=== Begin Enclosure ===

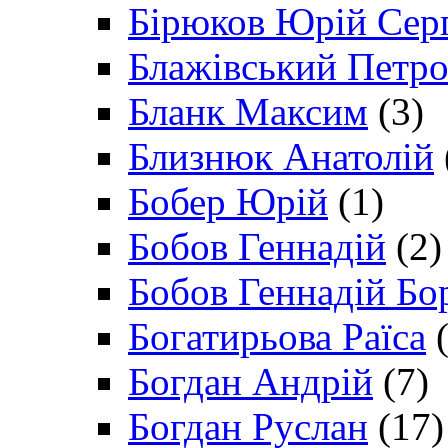
Бірюков Юрій Сер
Блажівський Петр
Бланк Максим
(3)
Близнюк Анатолій
Бобер Юрій
(1)
Бобов Геннадій
(2)
Бобов Геннадій Бо
Богатирьова Раїса
(
Богдан Андрій
(7)
Богдан Руслан
(17)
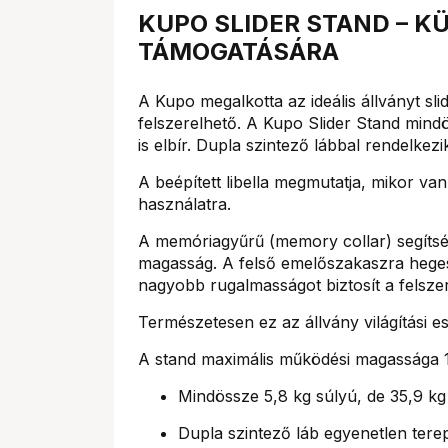
KUPO SLIDER STAND – K
TÁMOGATÁSÁRA
A Kupo megalkotta az ideális állványt s
felszerelhető. A Kupo Slider Stand mind
is elbír. Dupla szintező lábbal rendelkez
A beépített libella megmutatja, mikor va
használatra.
A memóriagyűrű (memory collar) segítség
magasság. A felső emelőszakaszra hegeszt
nagyobb rugalmasságot biztosít a felsze
Természetesen ez az állvány világítási es
A stand maximális működési magassága 1
Mindössze 5,8 kg súlyú, de 35,9 kg 
Dupla szintező láb egyenetlen tere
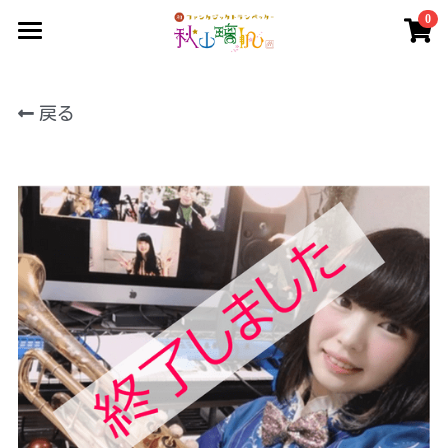
0
×
ストアカテゴリー
Home
すべてのカテゴリー
戻る
お仕事について
イベント情報
ショップ
レッスン
ギャラリー
ファンクラブ
トランペットコラム
ダウンロード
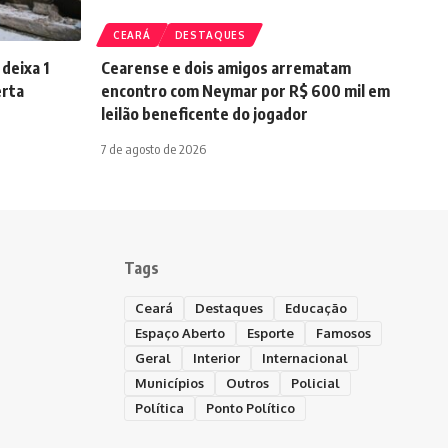
CEARÁ
DESTAQUES
 deixa 1
Cearense e dois amigos arrematam
erta
encontro com Neymar por R$ 600 mil em
leilão beneficente do jogador
7 de agosto de 2026
Tags
Ceará
Destaques
Educação
Espaço Aberto
Esporte
Famosos
Geral
Interior
Internacional
Municípios
Outros
Policial
Política
Ponto Político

=== End Enclosure ===

-- WORK TO COMPLETE --
Copy each line from the items above that contains the word "szintező". Match case exactly.

-- EXERCISE OUTPUT --
is elbír. Dupla szintező lábbal rendelkez
Dupla szintező láb egyenetlen tere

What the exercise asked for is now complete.